Enfoui dans ses pensées il se heurte à un homme qui passe là,
venant d’un ailleurs qui doit ressembler un peu au sien, car les
deux hommes , en balbutiant des excuses mutuelles échangent ce que
l’on peut nommer un vrai regard. Lui le jeune homme perdu et
l’autre ce petit homme un peu rond, aux cheveux blanchissant et
légèrement dégarnis, et qui semble émerger d’un état
d’insomnie mais avec une vivacité surprenante.

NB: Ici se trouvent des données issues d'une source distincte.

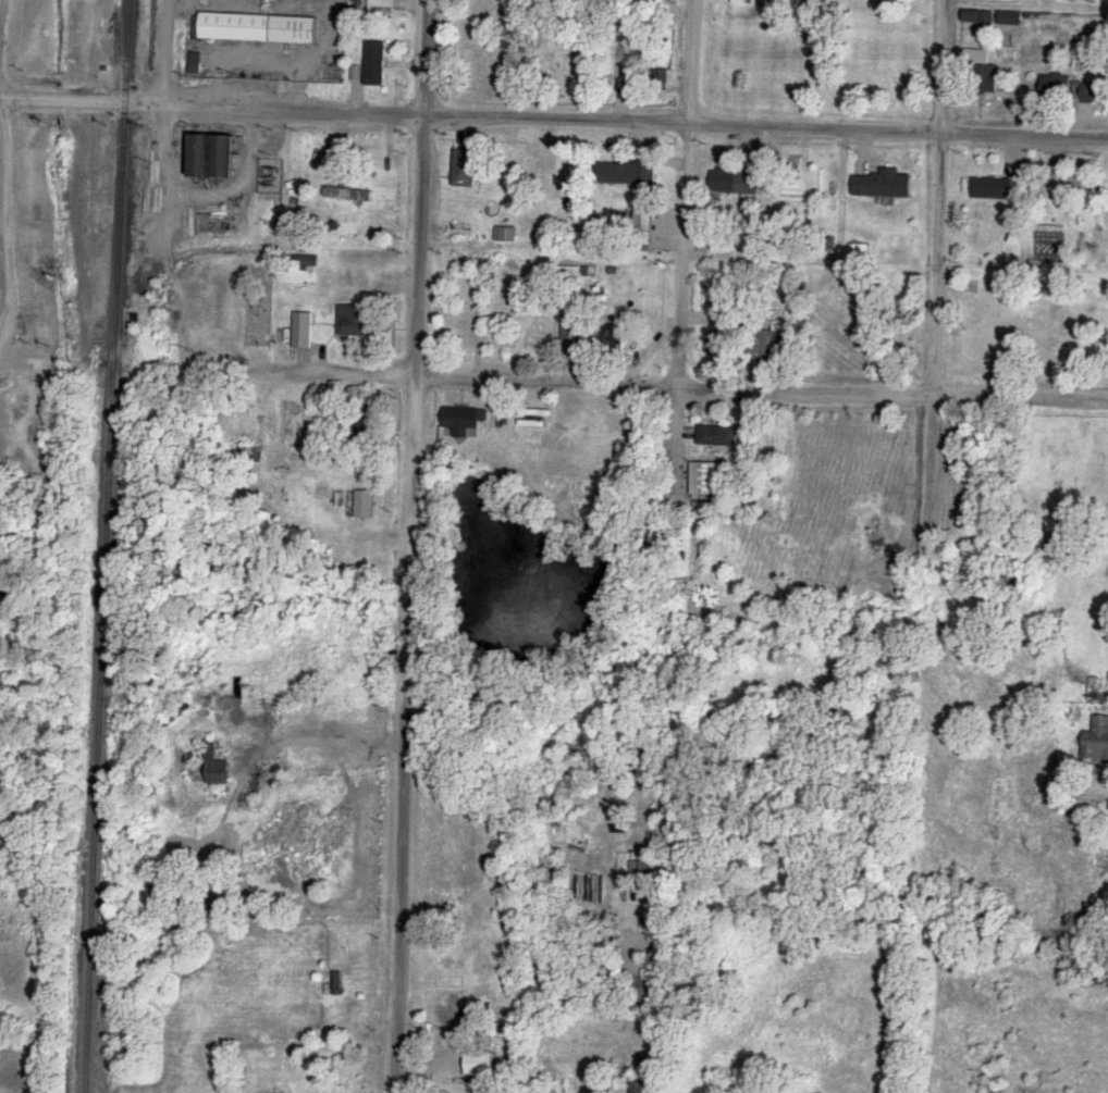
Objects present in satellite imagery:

Ils se sourient,
comme s’ils s’étaient reconnus, et chacun d’eux réintégre
son apparence, le jeune homme en rejoignant ses compagnons et l’homme
plus âgé en prenant le temps de sortir un paquet de cigarettes de
sa poche, d’en allumer une , tout en suivant des yeux le groupe de
jeunes qui s’éloigne de la place: ses doigts tremblent un peu.
L’homme à la cigarette, un peu décontenancé, avise un banc où
s’asseoir, face au cinéma et , dans l’immobilité grise de son
regard, fixe les quelques personnes qui sortent encore de la séance,
moins singulières sans doute mais qui gardent sur le visage les
traces d’un autre monde , où l’empreinte des vies éphémères
qu’ils ont côtoyées, peut-être même endossées, leur laisse une
ombre de lumière sucrée.
14 ème texte (correspondant à la proposition d'écriture de la vidéo 14) pour
l'atelier d'écriture d'été animé par François Bon sur son site
Tiers-Livre: " Construire une ville avec des mots".